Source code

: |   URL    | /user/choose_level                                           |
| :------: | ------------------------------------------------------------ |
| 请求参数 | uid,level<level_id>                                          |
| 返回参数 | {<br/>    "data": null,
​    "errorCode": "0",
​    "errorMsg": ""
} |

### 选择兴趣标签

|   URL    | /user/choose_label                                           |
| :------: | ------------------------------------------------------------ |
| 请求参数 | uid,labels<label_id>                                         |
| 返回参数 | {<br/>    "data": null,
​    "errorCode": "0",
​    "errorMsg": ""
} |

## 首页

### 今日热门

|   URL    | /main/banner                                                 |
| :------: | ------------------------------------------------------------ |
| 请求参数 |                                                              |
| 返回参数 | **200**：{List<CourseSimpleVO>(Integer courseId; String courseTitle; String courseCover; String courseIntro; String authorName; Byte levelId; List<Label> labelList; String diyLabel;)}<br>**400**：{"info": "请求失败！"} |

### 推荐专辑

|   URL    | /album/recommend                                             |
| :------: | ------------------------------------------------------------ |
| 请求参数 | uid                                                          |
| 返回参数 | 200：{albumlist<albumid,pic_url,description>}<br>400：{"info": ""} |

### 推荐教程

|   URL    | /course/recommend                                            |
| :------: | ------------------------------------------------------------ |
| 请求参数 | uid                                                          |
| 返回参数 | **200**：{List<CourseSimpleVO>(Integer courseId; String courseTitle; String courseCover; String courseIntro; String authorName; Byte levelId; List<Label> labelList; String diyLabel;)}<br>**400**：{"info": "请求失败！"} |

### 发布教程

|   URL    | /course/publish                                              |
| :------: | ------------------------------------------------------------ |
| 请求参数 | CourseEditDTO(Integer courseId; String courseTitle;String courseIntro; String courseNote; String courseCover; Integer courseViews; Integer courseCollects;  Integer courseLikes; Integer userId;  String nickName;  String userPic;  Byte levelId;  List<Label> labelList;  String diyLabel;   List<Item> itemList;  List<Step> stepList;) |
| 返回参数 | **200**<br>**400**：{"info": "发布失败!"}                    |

* * *

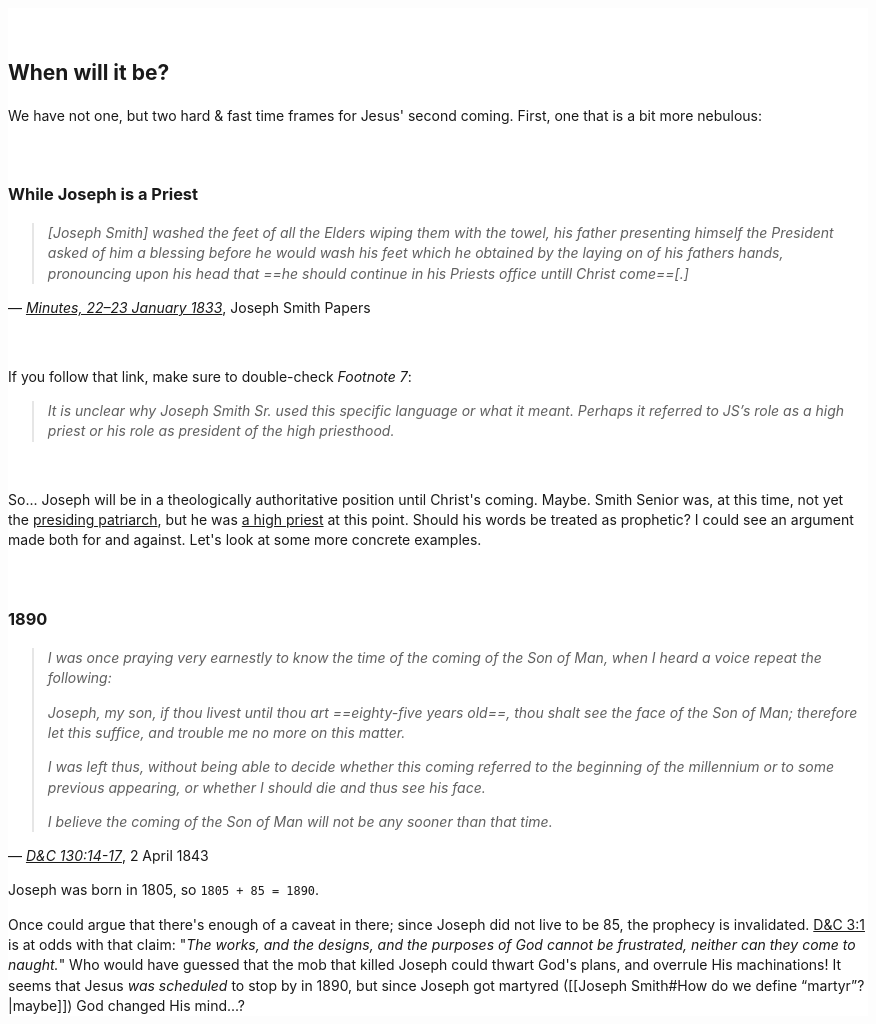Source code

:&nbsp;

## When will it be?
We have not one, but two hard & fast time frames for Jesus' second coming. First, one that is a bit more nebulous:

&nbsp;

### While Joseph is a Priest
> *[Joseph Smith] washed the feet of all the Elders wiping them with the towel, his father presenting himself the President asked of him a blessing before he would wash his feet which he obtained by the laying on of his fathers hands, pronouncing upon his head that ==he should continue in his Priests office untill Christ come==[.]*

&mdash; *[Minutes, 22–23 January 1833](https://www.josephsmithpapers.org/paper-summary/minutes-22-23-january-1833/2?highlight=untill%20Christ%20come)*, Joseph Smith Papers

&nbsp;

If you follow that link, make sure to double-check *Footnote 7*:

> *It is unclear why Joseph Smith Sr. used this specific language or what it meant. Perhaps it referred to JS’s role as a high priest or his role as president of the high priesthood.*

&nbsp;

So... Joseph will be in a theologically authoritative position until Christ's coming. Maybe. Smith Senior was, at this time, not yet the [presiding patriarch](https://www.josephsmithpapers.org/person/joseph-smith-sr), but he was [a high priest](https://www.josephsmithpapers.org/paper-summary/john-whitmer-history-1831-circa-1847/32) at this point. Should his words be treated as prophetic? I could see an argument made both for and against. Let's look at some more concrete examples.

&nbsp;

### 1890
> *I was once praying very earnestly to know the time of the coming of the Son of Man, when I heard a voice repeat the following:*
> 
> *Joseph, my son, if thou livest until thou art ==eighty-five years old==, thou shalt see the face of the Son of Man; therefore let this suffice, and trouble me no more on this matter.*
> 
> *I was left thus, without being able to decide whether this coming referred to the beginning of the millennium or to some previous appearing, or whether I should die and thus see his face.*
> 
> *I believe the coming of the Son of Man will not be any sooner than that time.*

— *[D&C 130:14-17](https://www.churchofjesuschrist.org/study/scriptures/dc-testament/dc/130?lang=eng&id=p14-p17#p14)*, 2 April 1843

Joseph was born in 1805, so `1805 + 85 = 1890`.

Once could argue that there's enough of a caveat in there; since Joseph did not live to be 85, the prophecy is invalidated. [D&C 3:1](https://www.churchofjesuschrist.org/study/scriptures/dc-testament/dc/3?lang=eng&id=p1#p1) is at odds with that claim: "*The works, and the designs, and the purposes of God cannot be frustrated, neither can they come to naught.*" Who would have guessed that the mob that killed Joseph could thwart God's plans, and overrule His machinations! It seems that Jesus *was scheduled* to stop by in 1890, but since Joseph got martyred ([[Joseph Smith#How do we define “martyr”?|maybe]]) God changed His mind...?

BRIEF: Within the material above, show every line that includes "have".

ANSWER SECTION:
We have not one, but two hard & fast time frames for Jesus' second coming. First, one that is a bit more nebulous:
Once could argue that there's enough of a caveat in there; since Joseph did not live to be 85, the prophecy is invalidated. [D&C 3:1](https://www.churchofjesuschrist.org/study/scriptures/dc-testament/dc/3?lang=eng&id=p1#p1) is at odds with that claim: "*The works, and the designs, and the purposes of God cannot be frustrated, neither can they come to naught.*" Who would have guessed that the mob that killed Joseph could thwart God's plans, and overrule His machinations! It seems that Jesus *was scheduled* to stop by in 1890, but since Joseph got martyred ([[Joseph Smith#How do we define “martyr”?|maybe]]) God changed His mind...?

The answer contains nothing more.